Moet men dan aannemen dat Bonny een dubbel-agent is, beurtelings een schavuit in dienst van schavuiten, beurtelings een willig werktuig in handen van een gezag dat totnutoe te voorzichtig en te heimelijk optrad om het nader te karakteriseeren! Men zou dit mogen afleiden uit een flater welke Bonny zich langs den neus weg, bijna per ongeluk, alsof hij zich versprak, liet ontvallen. Hij zei dat hij in den zomer van 1933 bij zijn chefs drie rapporten had ingediend over de schurkerijen van Stavisky. Direct betrapt door den verdediger van Gringoire haalde Bonny een notitie-boekje voor den dag waarin hij die rapporten gecopieerd had. En niet alleen Bonny, maar alle commissarissen der Sûreté, betrokken bij het schandaal, hadden plechtig voor de enquêtecommissie gezworen dat zij tot 23 December 1933 nooit den naam Stavisky en nooit den naam Alexander gehoord hadden! De commissarissen en hun toenmalige directeur, onmiddellijk gedagvaard, beweerden dat de rapporten hun nimmer onder oogen kwamen. Doch zij stikten niet in hun eerste leugen en de safraan-kleurige, zwart-gelokte, chic gekleede Bonny, die er meer uitziet als een demimondaine danser of Steh-Geiger dan als een inspecteur met een traktementje van 1800 francs per maand, heeft natuurlijk bewijzen. Zijn uitgeflapte bekentenis brengt de heele Stavisky-affaire opnieuw aan 't rollen en wie kunnen dit wenschen behalve de tegenstanders van een stilzwijgend accoord?

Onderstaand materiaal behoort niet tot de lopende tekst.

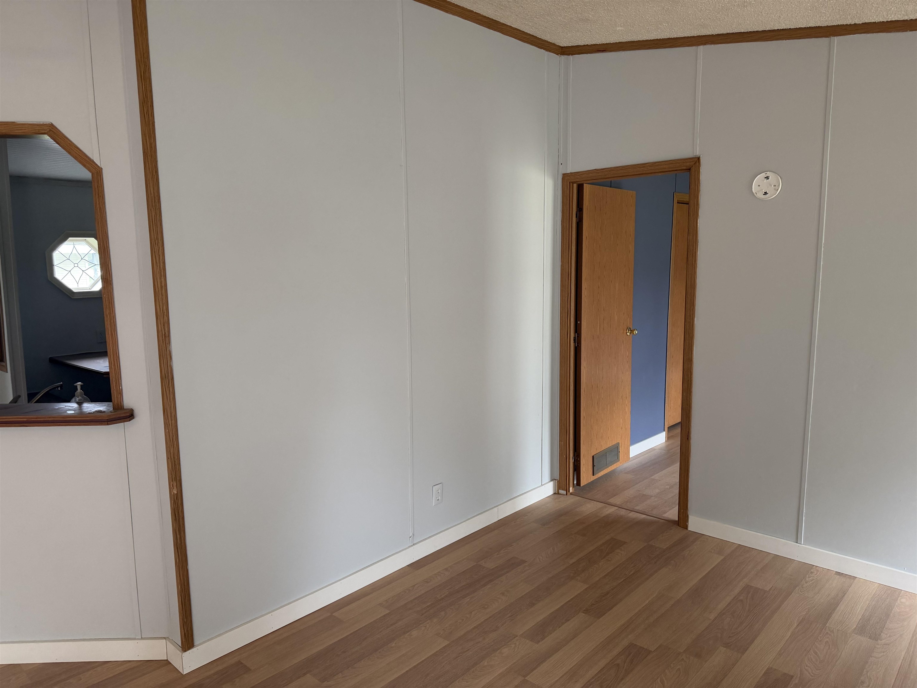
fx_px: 636
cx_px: 458
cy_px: 344
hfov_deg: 71.6
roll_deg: -1.0
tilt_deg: -9.2
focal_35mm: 24
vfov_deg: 56.8
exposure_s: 1/60
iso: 200
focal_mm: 6.76
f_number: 1.78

Al lag echter het zwaartepunt van dit proces niet in de rechtszaal doch in het centrum van een labyrinth waar de orders worden verstrekt en de rollen uitgedeeld, de uitvloeisels zullen des te belangrijker zijn en de vertooning was er niet minder schilderachtig om. Men heeft gebruld als helden van een melodrama. ‘Als u schreeuwt, meester Torrès’, zei de advocaat van Bonny tot den verdediger van Gringoire, ‘ik kan even hard schreeuwen!’ - ‘Wanneer jullie de rechtbank meenen te imponeeren met gebrul, ik kan ook een keel opzetten’, bulderde de advocaat-generaal. Een der getuigen van Bonny, advocaat van zijn vak, betoogde dat alle kranten te koop waren voor den meest-biedende en dat Bonny enkel een slechte pers had omdat hij niet betaalde. De journalisten protesteerden tegen dezen eenzijdigen achterklap door de zaal in gelid te verlaten en wie den volgenden [dag] een slechte pers had was Bonny's getuige.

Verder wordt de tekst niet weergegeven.